Un effet d’emballement du refroidissement
La valeur de conductivité thermique étant plus élevée au niveau du manteau inférieur que la valeur précédemment attendue suggère que le transfert de chaleur du noyau vers le manteau est également plus rapide que ne le pensaient les experts jusqu’à présent. Et à son tour, un plus grand flux de chaleur augmente les mouvements de convection du manteau, ce qui accélère le refroidissement de la planète. Conséquences ? La tectonique des plaques, justement entretenue par les mouvements convectifs du manteau, pourrait s’amenuiser plus rapidement. « [Nos résultats] suggèrent que la Terre, comme les autres planètes rocheuses Mercure et Mars, se refroidit et devient inactive beaucoup plus rapidement que prévu », explique Murakami.
Cette étude a par ailleurs permis de mettre en évidence que le refroidissement rapide du manteau modifie les minéraux qui composent la frontière noyau-manteau.

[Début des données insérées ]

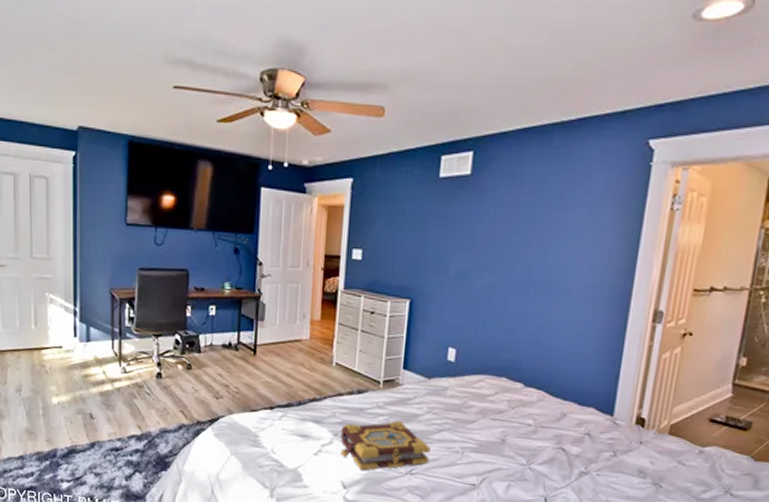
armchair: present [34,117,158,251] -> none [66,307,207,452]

Et il se trouve que le phénomène sert en quelque sorte de catalyseur de refroidissement : en effet, lorsqu’elle refroidit, la bridgmanite se transforme en post-pérovskite minérale. Or, cette forme minérale conduit encore mieux la chaleur que la bridgmanite. Ainsi, si la post-pérovskite commence à dominer dans le manteau inférieur, le refroidissement de celui-ci s’accélère de plus belle.
Lorsque les mouvements convectifs du manteau cesseront pour de bon, la Terre deviendra une planète « morte ». Quand cela se produira-t-il ? Impossible de le prédire pour le moment, selon Murakami. « Nous n’en savons pas encore assez sur ce type d’événements pour déterminer avec précision leur chronologie ». En outre, d’autres facteurs entrent en jeu, tels que la désintégration des éléments radioactifs à l’intérieur de la Terre, qui elle aussi génère beaucoup de chaleur et affecte la dynamique du manteau. Mais une chose est sûre, nous ne serons plus là pour assister à l’événement.